[Leetcode] Regular Expression Matching

Implement regular expression matching with support for '.' and '*'.

'.' Matches any single character.
'*' Matches zero or more of the preceding element.

The matching should cover the entire input string (not partial).

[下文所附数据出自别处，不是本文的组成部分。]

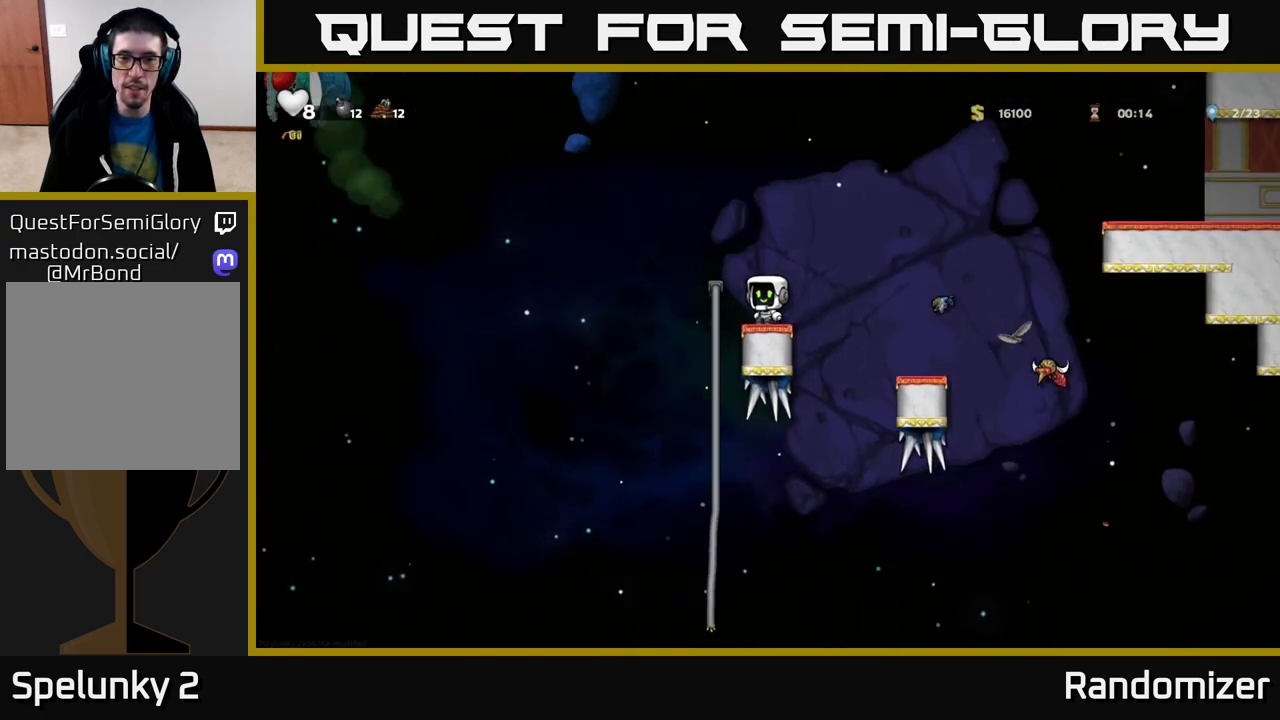
{"dt_ms": 500, "buttons": [], "left_stick": "center", "right_stick": "center", "events": []}
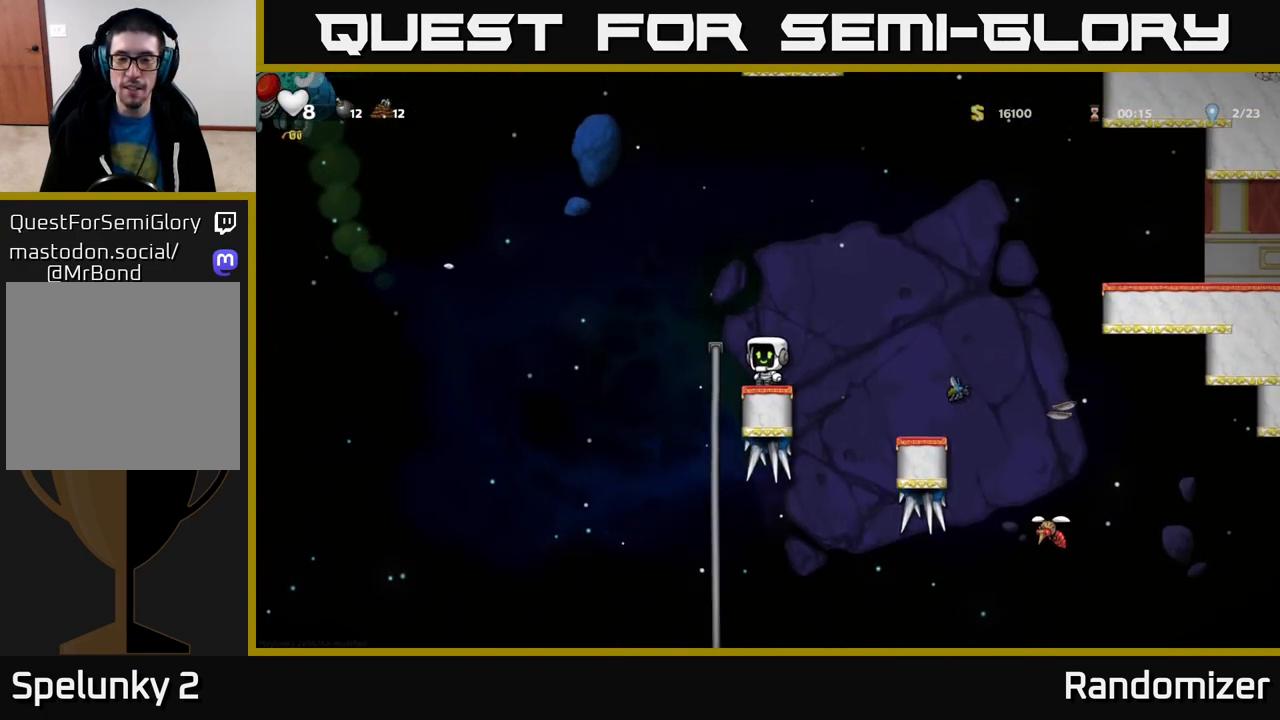
{"dt_ms": 500, "buttons": [], "left_stick": "down", "right_stick": "center", "events": [[150, "left_stick", "left"], [317, "left_stick", "up"], [467, "left_stick", "down"]]}
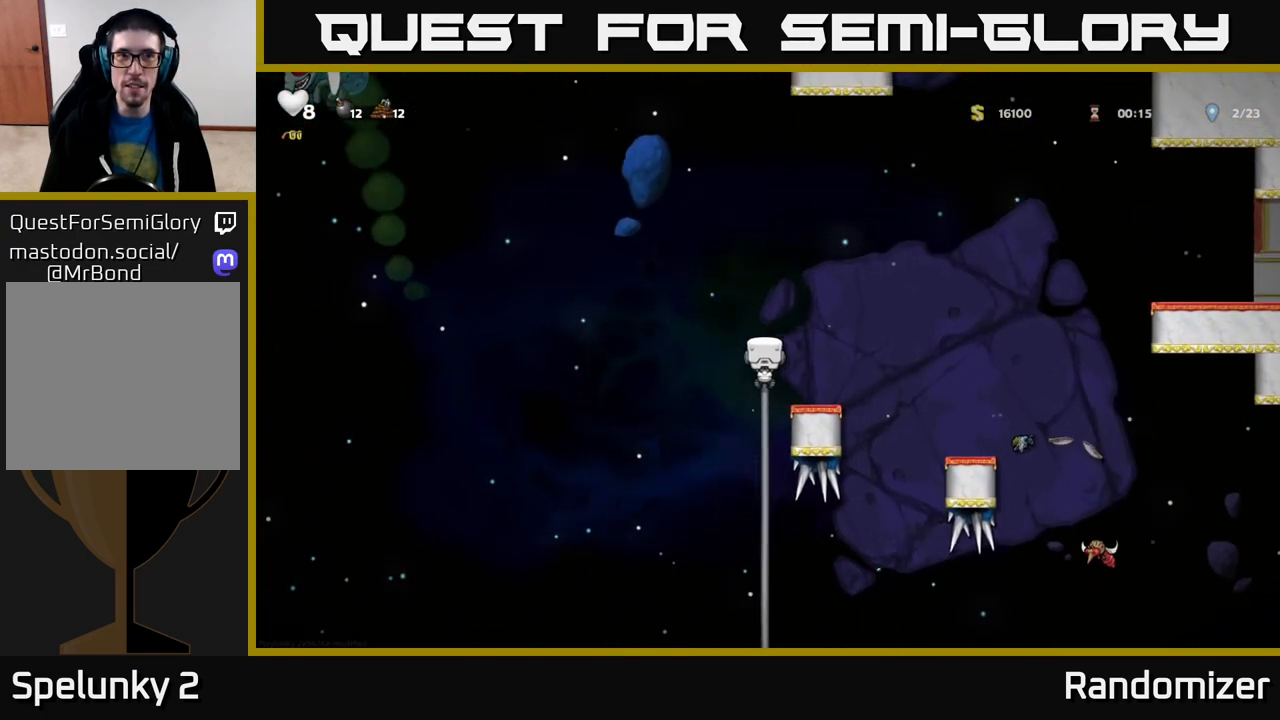
{"dt_ms": 500, "buttons": [], "left_stick": "down", "right_stick": "center", "events": []}
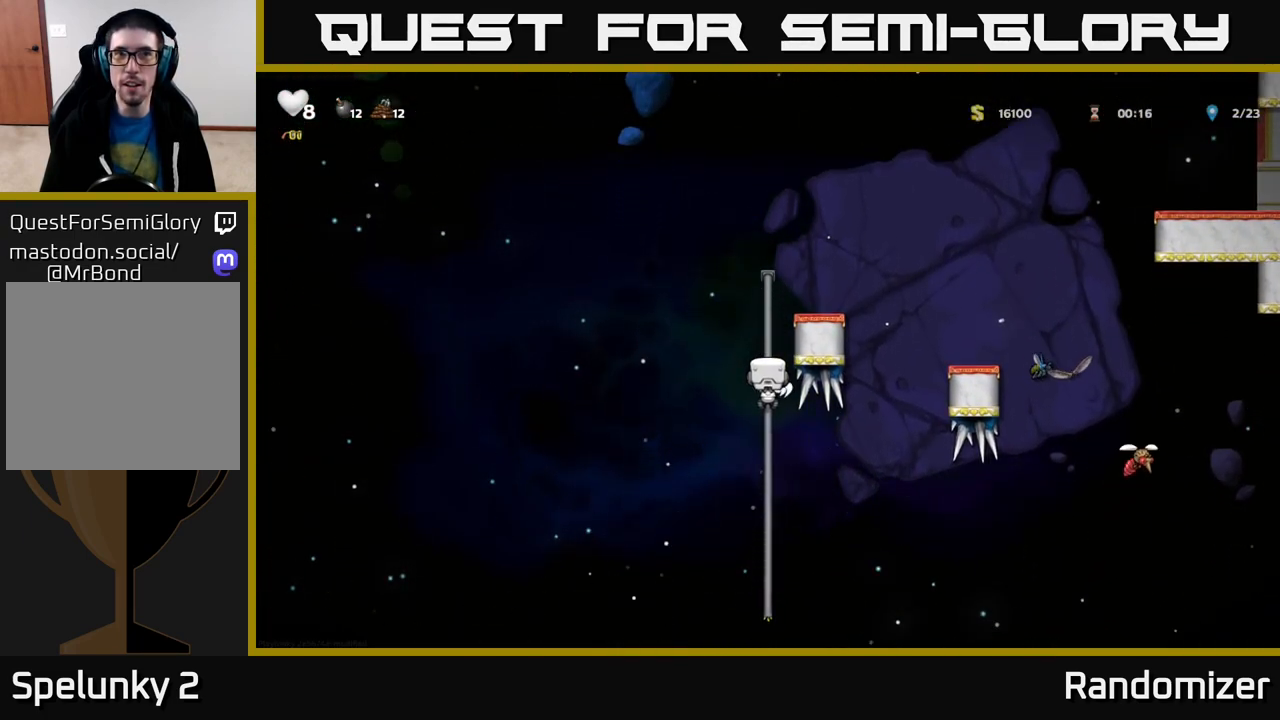
{"dt_ms": 500, "buttons": [], "left_stick": "down", "right_stick": "center", "events": []}
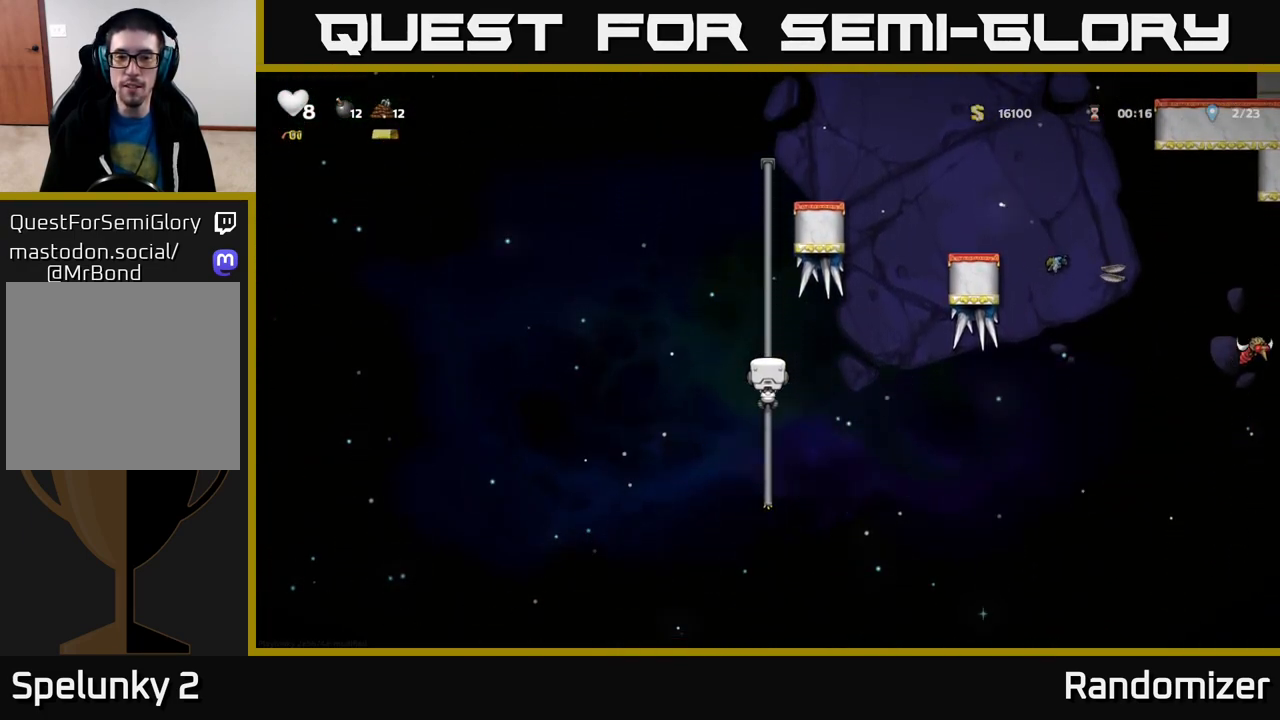
{"dt_ms": 500, "buttons": [], "left_stick": "center", "right_stick": "down", "events": [[433, "left_stick", "center"], [467, "right_stick", "down"]]}
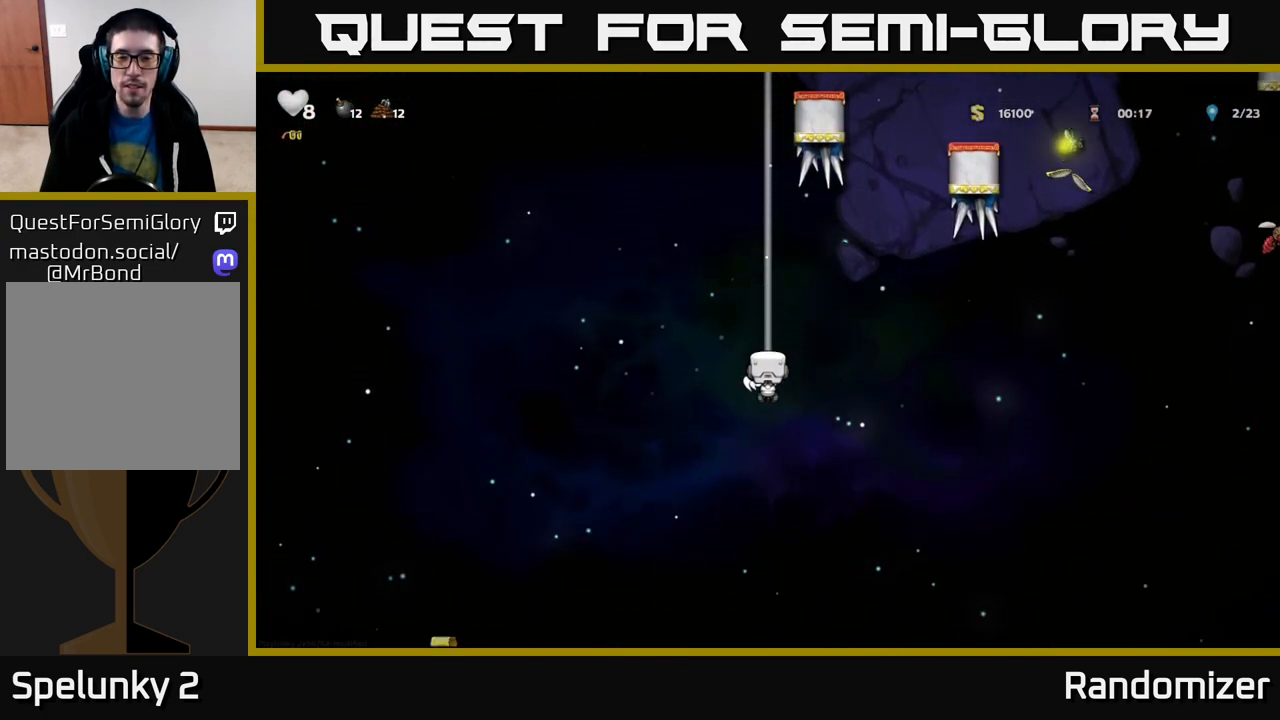
{"dt_ms": 500, "buttons": [], "left_stick": "down", "right_stick": "center", "events": [[417, "left_stick", "down"], [450, "right_stick", "center"]]}
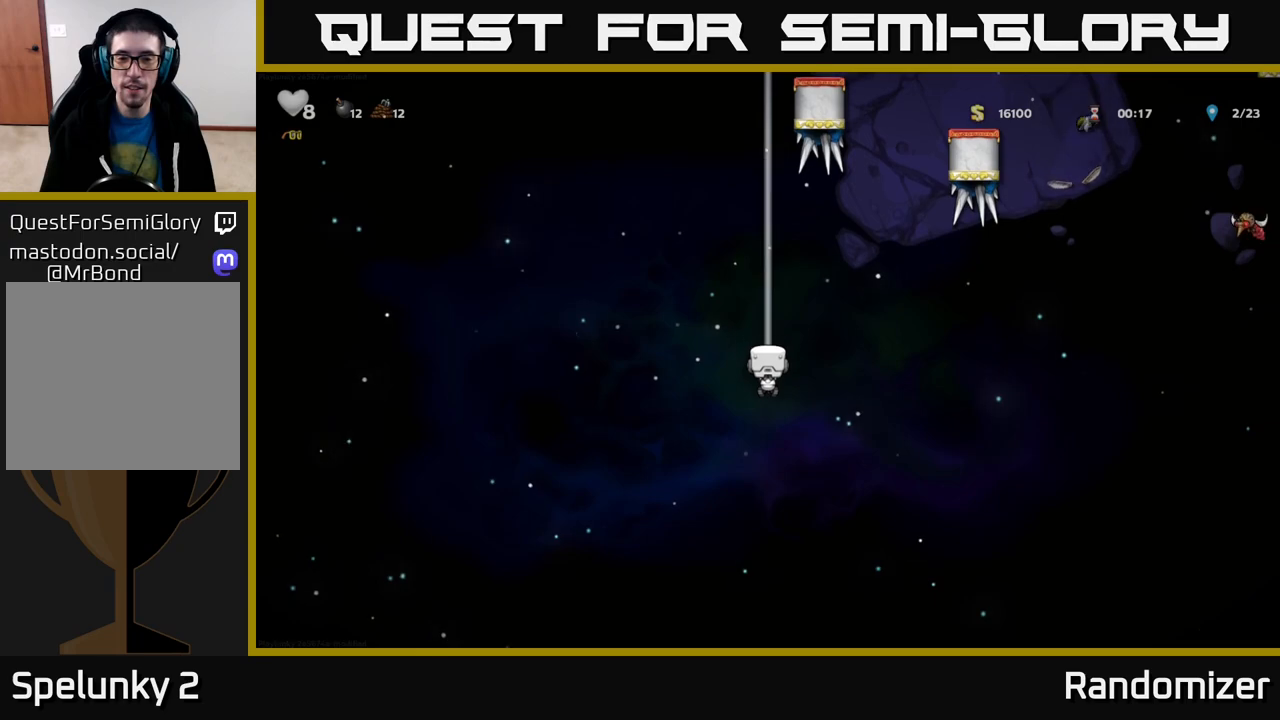
{"dt_ms": 500, "buttons": [], "left_stick": "center", "right_stick": "center", "events": [[467, "left_stick", "center"]]}
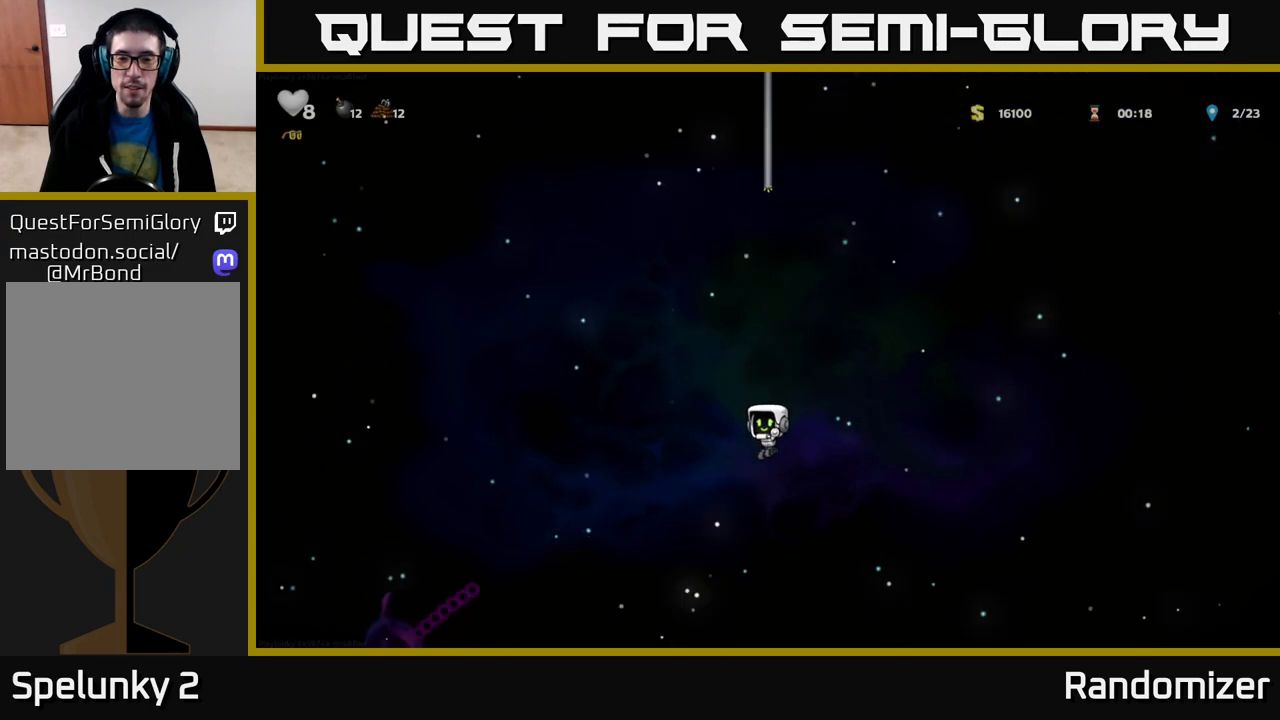
{"dt_ms": 500, "buttons": [], "left_stick": "center", "right_stick": "center", "events": [[67, "left_stick", "up"], [167, "A", "down"], [350, "A", "up"], [350, "left_stick", "center"]]}
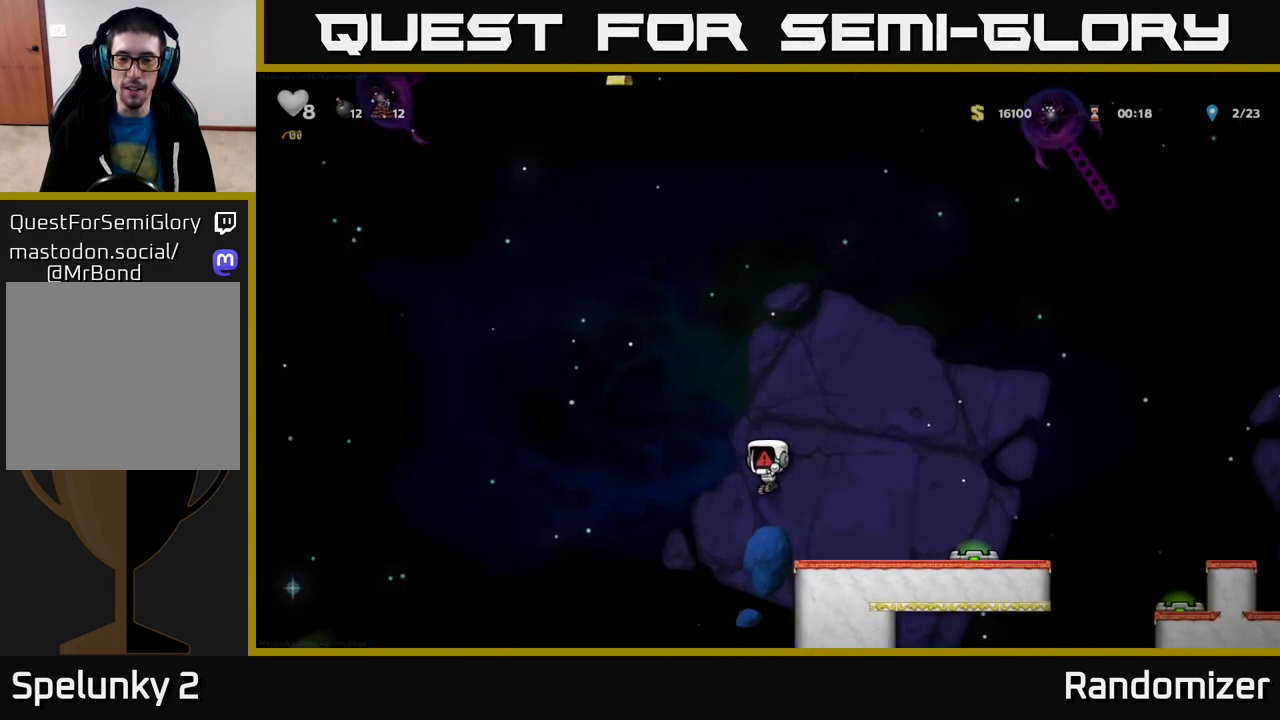
{"dt_ms": 500, "buttons": [], "left_stick": "center", "right_stick": "center", "events": []}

The function prototype should be:
bool isMatch(const char *s, const char *p)

Some examples:
isMatch("aa","a") → false
isMatch("aa","aa") → true
isMatch("aaa","aa") → false
isMatch("aa", "a*") → true
isMatch("aa", ".*") → true
isMatch("ab", ".*") → true
isMatch("aab", "c*a*b") → true

正则表达式匹配，比较复杂的题目，可以用递归也可以用DP写，这次用递归写的，但是仍然有许多小错误，匹配的过程大概是：

1. 当两个串都是空串的时候，那么返回为true，否则一个空一个不空那么返回false
2. 当模式串的第二个字符不是‘*’的时候，比较当前字符，如果字符相等或者模式串是“.”的话，那么继续匹配子串
3. 如果是‘*’的话，那么要穷举所有目标串中从头开始能与‘*’匹配的项目，然后看剩余子串是否能够匹配

    public boolean isMatch(String s, String p) {
        if(p.length() == 0 && s.length() == 0) return true;
        else if(p.length() == 0 && s.length() != 0) return false;
        
        if(p.length() >= 2 && p.charAt(1) != '*') {
            return s.length() > 0 && (s.charAt(0) == p.charAt(0) | p.charAt(0) == '.') && isMatch(s.substring(1), p.substring(1));
        }
        else if(p.length() >= 2 && p.charAt(1) == '*'){
            int i = 1; // start from 1 so that at least match one character in order to avoid infinite recurse
            while(i <= s.length() && (s.charAt(i-1) == p.charAt(0) | p.charAt(0) == '.')) {
                if(isMatch(s.substring(i), p.substring(2))) return true;
                i++;
            }
            return isMatch(s, p.substring(2)); // with out matching any character
        }
        
        return s.length() > 0 && (s.charAt(0) == p.charAt(0) | p.charAt(0) == '.') && isMatch(s.substring(1), p.substring(1));
    }

The dp version of the solution is as follow, the main part is the same with Wildcard Matching, the difference is how we update dp[i][j] when we find a '*', since '*' could only match multi times of the character in front of it, so dp[i][j-2] stands for match nothing, dp[i][j-1] stands for match one times, dp[i-1][j-1] match two times and dp[i-1][j] match more than two times.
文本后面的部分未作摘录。